■ SOURCE EXTRACT:
[BEGIN]

Media Management

22 11 2010

When dealing with file-based system (SDHC cards, CF cards etc), how do you manage your files when offloading them onto your hard disks? Here’s something that I’ve read from Hurlbut Visuals Blog.

Media Management For DSLRs
We are so excited to feature guest blogger Mike McCarthy on the HurlBlog. Whenever I am asked about the post production work flow and technology, I always consult with Mike about what he feels is the best. Visit Mike’s website to learn detailed post information and workflow at

Mike is that he has been at the forefront of designing the Canon 5D work flow since the camera was created. He understands the camera platform inside and out, how it writes its media and is a genius in post production process. Mike takes the time to get out there and do the research by blogging or reading about technical data. He constantly educates himself about the medium and always has a can do attitude with a smile. It is an honor to have his brain trust on our blog because Mike’s IQ is about 180.

Media Management for DSLR’s

“I am Mike McCarthy, the Director of Technology at Bandito Brothers. I have been working with Bandito Brothers since the company started in 2006, and have been involved with projects using almost any format imaginable. (Film, SR, HDCam, XD, EX, P2, Red, Si2K, and DSLR among others) I work with many different hardware and software companies through their beta and development programs, to find the best solutions to the work flow problems presented by new formats and tools. I also document many of the solutions I come across on my own website, and do occasional consulting work for companies that are trying to adapt their existing work flow to new tools and formats.

At Bandito Brothers, we have been working with Shane over the past year or so, to really push the Canon DSLR work flow to the limits. This is in regards to both visual quality and organizational efficiency, factors which are both critical to being able to scale the Canon DSLR video work flow up to larger projects. Hopefully the things we have learned from this process, and presented here, will be of benefit to others who are sure to find themselves in similar situations.

A large part of my job over the past year has been to develop a solid work flow for handling Canon DSLR footage, from shooting through to final delivery. This work flow has evolved dramatically over the last year, as new projects had different needs, and new tools have been developed. While media management is a subject that has been touched on by previous articles on this site, this one is going to focus on certain steps you can take to process and sort your media as you shoot, that can greatly simplify your post process. We have developed this work flow while supporting many different Canon DSLR shoots, from commercials to feature films to documentaries. Most of these tips can be applied to any project and will improve your editing experience regardless of whether you are cutting in Avid,Final Cut or Premiere.

Backing up your Footage:
The first step in that process is to make multiple backups of every card before it gets wiped and re-used. Due to the possibility of drive failure, I make sure that every clip is backed up on at least two drives before releasing the card to use again. Usually this will be a copy from my Express Card CF Reader onto my laptop HD, and onto an external drive. If I have power available, this will be an eSATA drive for best performance, but frequently it is a bus powered USB drive sitting on the palmrest as I work in the seat of my car, or where ever else we happen to be shooting. Once the footage is on two separate drives, I rename the folder on the card. This causes the camera to acknowledge that there is data on the card, but shows nothing in the playback window. That way the camera assistants know that the footage is backed up, and also that they need to format the card before they begin using it again.

[END]

Resume the text on DSLR media management after its final sentence. The records that follow come from a separate source and have no connection to the text on DSLR media management.

■ SUPPLIED INFORMATION:
[BEGIN]

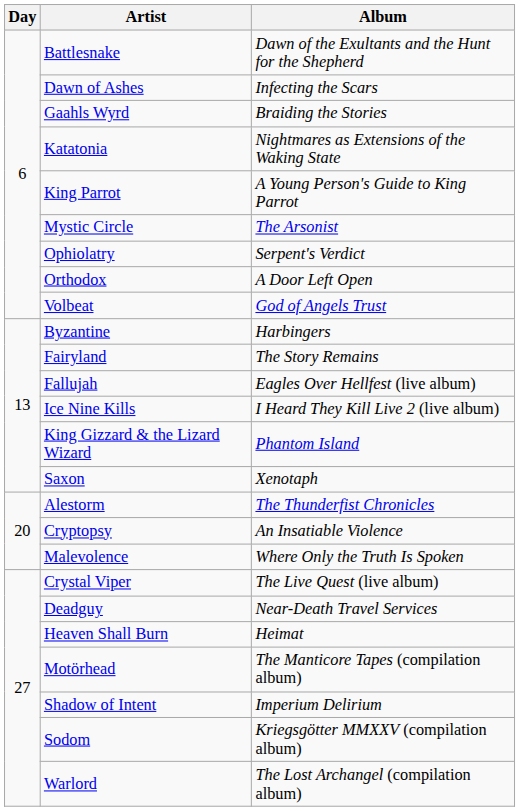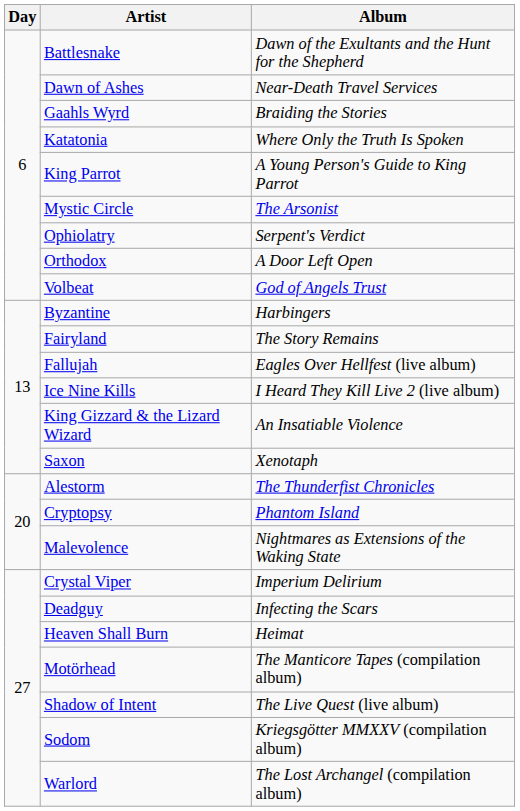Dawn of Ashes | Album: Infecting the Scars -> Near-Death Travel Services
Katatonia | Album: Nightmares as Extensions of the Waking State -> Where Only the Truth Is Spoken
King Gizzard & the Lizard Wizard | Album: Phantom Island -> An Insatiable Violence
Cryptopsy | Album: An Insatiable Violence -> Phantom Island
Malevolence | Album: Where Only the Truth Is Spoken -> Nightmares as Extensions of the Waking State
Crystal Viper | Album: The Live Quest (live album) -> Imperium Delirium
Deadguy | Album: Near-Death Travel Services -> Infecting the Scars
Shadow of Intent | Album: Imperium Delirium -> The Live Quest (live album)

[END]

■ TASK RESULT:
As long as the footage is duplicated on two drives, I feel safe, until the end of the day, when I make up four copies at night and send them different places. Once I have the footage safely on a Raid5 array the office, I wipe all but one of the backup drives and return them to the field. The copy on the Raid becomes my master copy, that I use for for all the remaining steps detailed below.

Sorting your Footage:
Good media management is clearly important for any tapeless workflow, especially with DSLRs, and that goes far beyond just making backups. Naming conventions play a large role in organization, since having all of your footage named MVI_####.MOV is not ideal, especially if you are shooting with multiple cameras. Eventually you are likely to have overlapping numbering, leading to duplicate filenames. I deal with this by sorting all footage by camera as it is shot and backed up. This is a much simpler process if all of the cameras are shooting in totally different ranges of numbers. The cameras can be forced to start numbering the files where ever you want, and once you have the footage sorted and logged, it is a good idea to rename each file using a convention that makes it easier to sort through and organize them. I have a very specific breakdown of how I would recommend doing that posted on my site here.

Logging your Footage:
Keeping a log of your footage and file names is important, not just for sorting through the content, but because it allows you to retrace your steps if necessary, and it can also assist in automating certain steps in the work flow, for example the file renaming process. Once you have a folder full of properly sorted and renamed MOV files, (and a few backup copies as well) you are ready to begin the real post work. I will give an overview of the post production options and recommended work flows in another post coming shortly.”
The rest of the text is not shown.